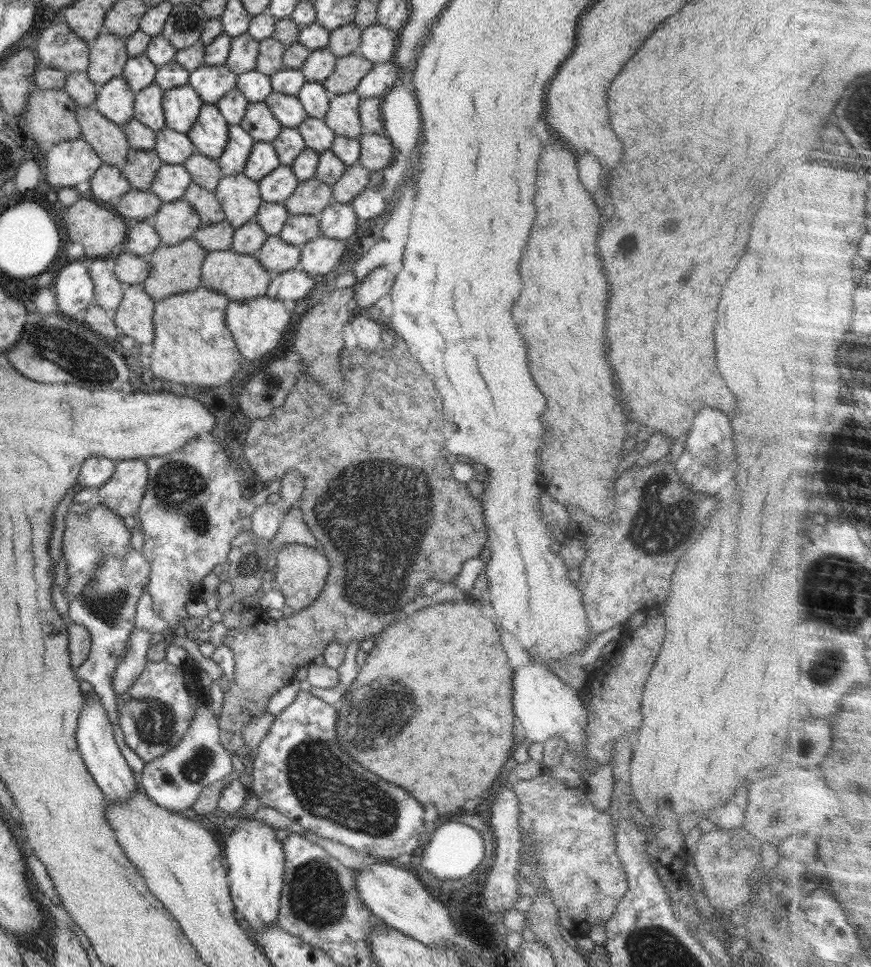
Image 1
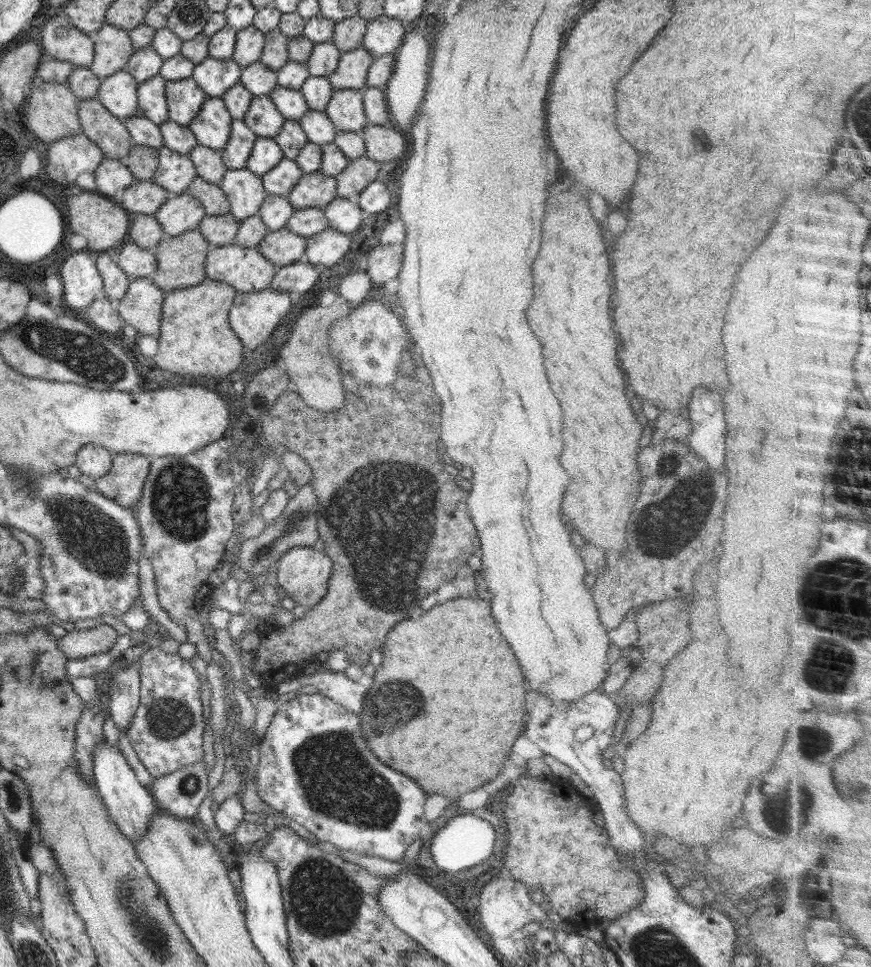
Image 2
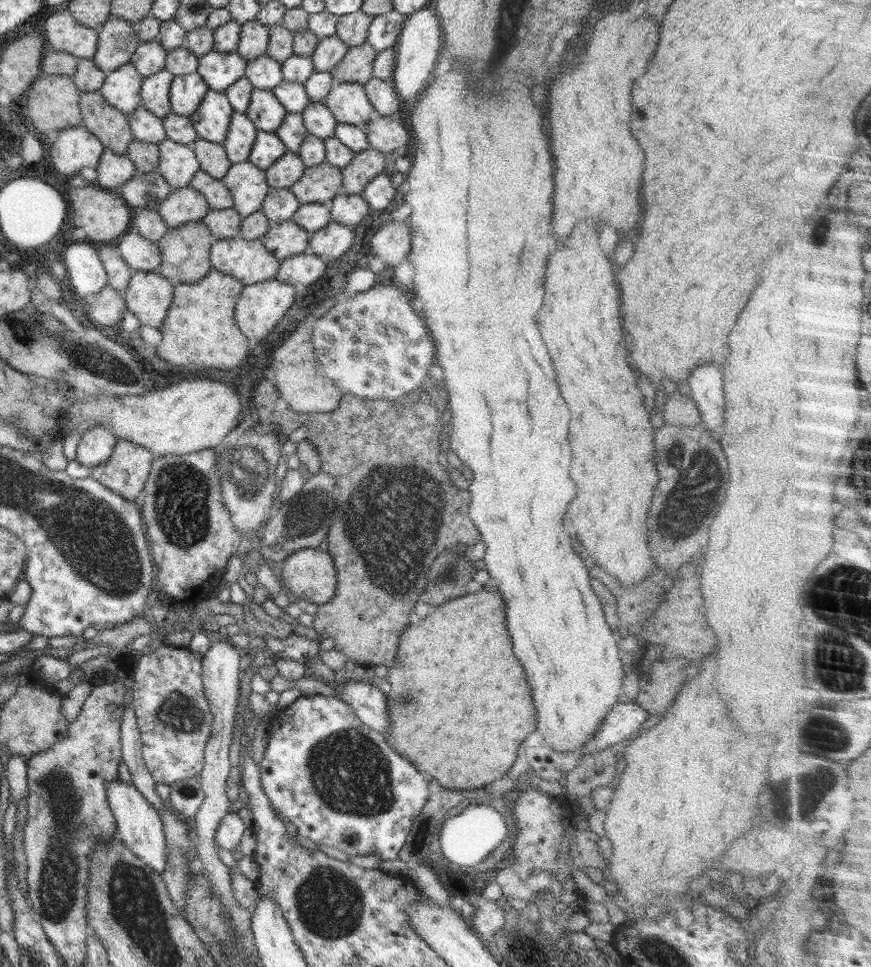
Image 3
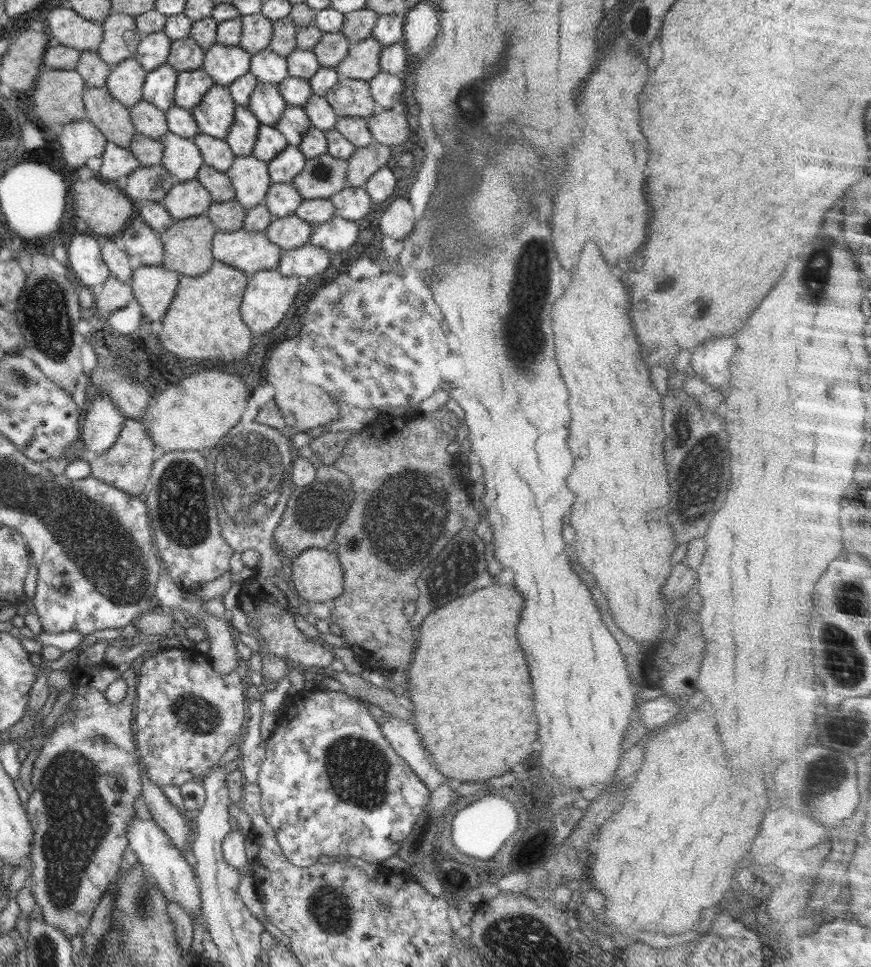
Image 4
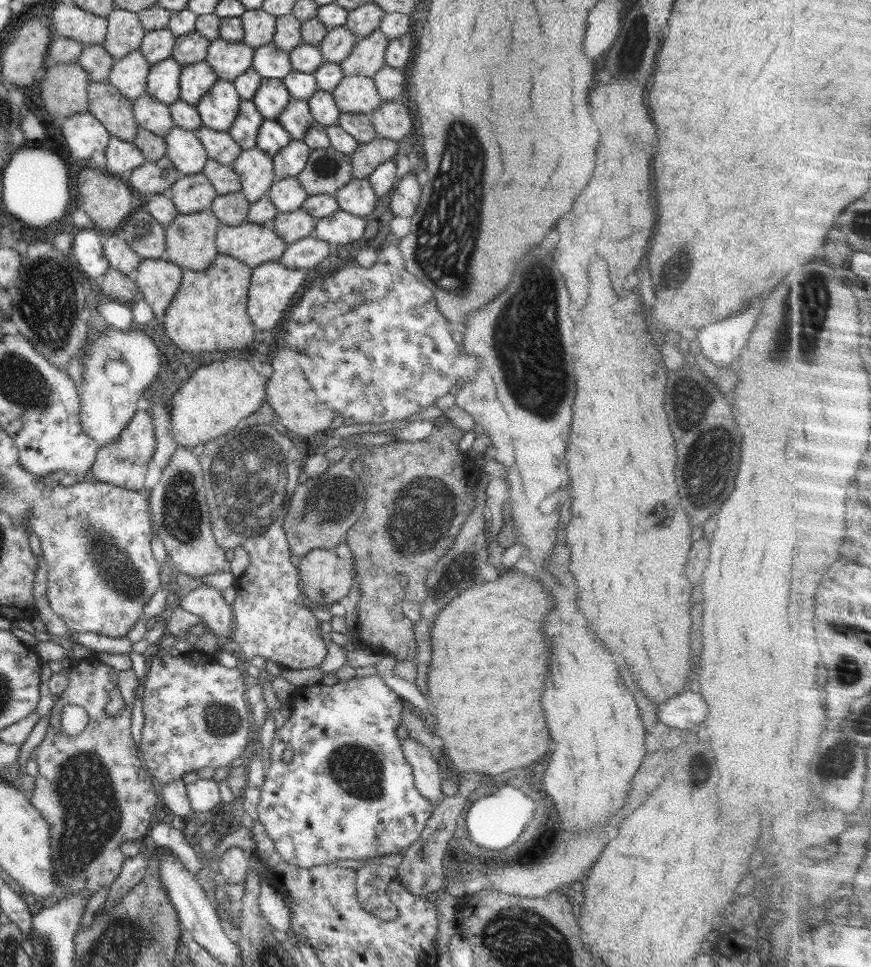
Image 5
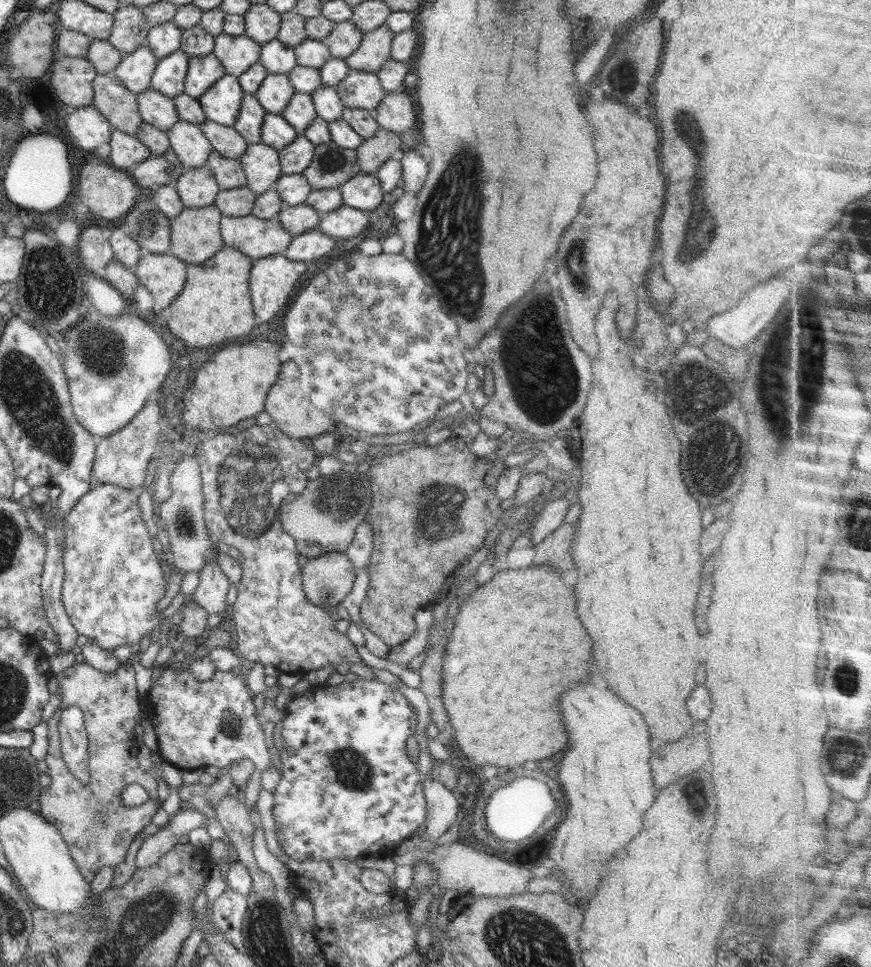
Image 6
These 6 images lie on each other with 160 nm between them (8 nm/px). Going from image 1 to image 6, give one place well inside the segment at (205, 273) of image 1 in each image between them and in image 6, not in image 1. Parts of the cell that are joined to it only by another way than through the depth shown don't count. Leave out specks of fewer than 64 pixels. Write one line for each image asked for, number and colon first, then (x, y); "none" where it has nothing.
2: (245, 269)
3: (249, 261)
4: (250, 252)
5: (253, 244)
6: (257, 238)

════════════════════

## Description of the task
The result should be a word-for-word restatement of all the data, without images.

## Answer section
Image 1
Image 2
Image 3
Image 4
Image 5
Image 6
These 6 images lie on each other with 160 nm between them (8 nm/px). Going from image 1 to image 6, give one place well inside the segment at (205, 273) of image 1 in each image between them and in image 6, not in image 1. Parts of the cell that are joined to it only by another way than through the depth shown don't count. Leave out specks of fewer than 64 pixels. Write one line for each image asked for, number and colon first, then (x, y); "none" where it has nothing.
2: (245, 269)
3: (249, 261)
4: (250, 252)
5: (253, 244)
6: (257, 238)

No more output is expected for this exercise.